La détermination de Mounia Aki est remarquable. Elle l’est d’autant plus que Cyril Aris décrit, à coups d’archives, un pays, le Liban, qui n’a jamais eu de cesse de se débattre avec des crises politiques et économiques. Tous les protagonistes qui traversent le documentaire sont d’une profondeur et d’une sincérité troublantes. Ils témoignent de leurs existences qu’ils jugent vides, du passage du temps et de leur isolement. Et pourtant, ils perdurent dans une détermination sans faille qui leur permet de produire, écrire, tourner et jouer une œuvre de cinéma. La politique s’invite en plein tournage avec le résultat des élections, quand la productrice ne se décourage pas en perdant des crédits rongés par la dévaluation de la monnaie du pays, ou lorsque des inondations démolissent les décors.

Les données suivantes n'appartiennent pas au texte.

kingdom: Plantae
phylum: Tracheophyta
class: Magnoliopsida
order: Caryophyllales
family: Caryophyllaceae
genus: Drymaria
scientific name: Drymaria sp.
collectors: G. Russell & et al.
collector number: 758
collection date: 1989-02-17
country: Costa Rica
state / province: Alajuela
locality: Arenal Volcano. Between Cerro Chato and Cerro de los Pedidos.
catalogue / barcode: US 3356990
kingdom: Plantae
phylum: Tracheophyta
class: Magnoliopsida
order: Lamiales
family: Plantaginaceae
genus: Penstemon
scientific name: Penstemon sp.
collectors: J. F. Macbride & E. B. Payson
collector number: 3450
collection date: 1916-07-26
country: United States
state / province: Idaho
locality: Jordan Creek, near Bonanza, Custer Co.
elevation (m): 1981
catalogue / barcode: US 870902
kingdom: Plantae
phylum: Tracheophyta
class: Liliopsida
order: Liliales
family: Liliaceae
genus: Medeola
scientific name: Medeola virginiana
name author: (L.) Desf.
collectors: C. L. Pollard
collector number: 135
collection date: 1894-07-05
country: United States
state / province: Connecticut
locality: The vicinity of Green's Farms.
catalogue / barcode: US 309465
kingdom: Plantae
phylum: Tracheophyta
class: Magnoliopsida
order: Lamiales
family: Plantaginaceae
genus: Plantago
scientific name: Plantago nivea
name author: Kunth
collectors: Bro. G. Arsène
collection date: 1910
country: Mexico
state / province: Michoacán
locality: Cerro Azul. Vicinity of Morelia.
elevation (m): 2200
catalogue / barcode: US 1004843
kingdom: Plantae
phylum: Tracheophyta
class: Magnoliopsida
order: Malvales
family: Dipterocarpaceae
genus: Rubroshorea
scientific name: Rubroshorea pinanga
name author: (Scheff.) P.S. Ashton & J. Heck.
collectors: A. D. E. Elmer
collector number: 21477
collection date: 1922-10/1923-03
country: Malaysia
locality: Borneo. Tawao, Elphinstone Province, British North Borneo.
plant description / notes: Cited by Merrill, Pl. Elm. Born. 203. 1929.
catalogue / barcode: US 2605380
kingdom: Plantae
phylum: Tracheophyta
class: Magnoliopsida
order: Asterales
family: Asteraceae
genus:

- Copyright Les Films des Deux Rives
Danser sur un volcan constitue une vraie illustration de la difficulté dans la plupart des pays du monde à réaliser un long-métrage. Trop souvent, on consomme les films qui se déroulent sur l’écran, en oubliant à quel point les réalisateurs et les équipes doivent batailler pour parvenir à leurs fins. En ce sens, le documentaire force l’admiration pour des réalisateurs libanais en l’occurrence, mais aussi iraniens, syriens, afghans, pour lesquels la création artistique procède de la résilience et du combat.
Danser sur un volcan constitue un documentaire qui rajoute à la passion du cinéma. Faire un film n’est pas juste raconter une histoire avec des acteurs, c’est lutter et réécrire le réel au service d’une fiction. Véritablement, Cyril Aris nous pousse à l’humilité.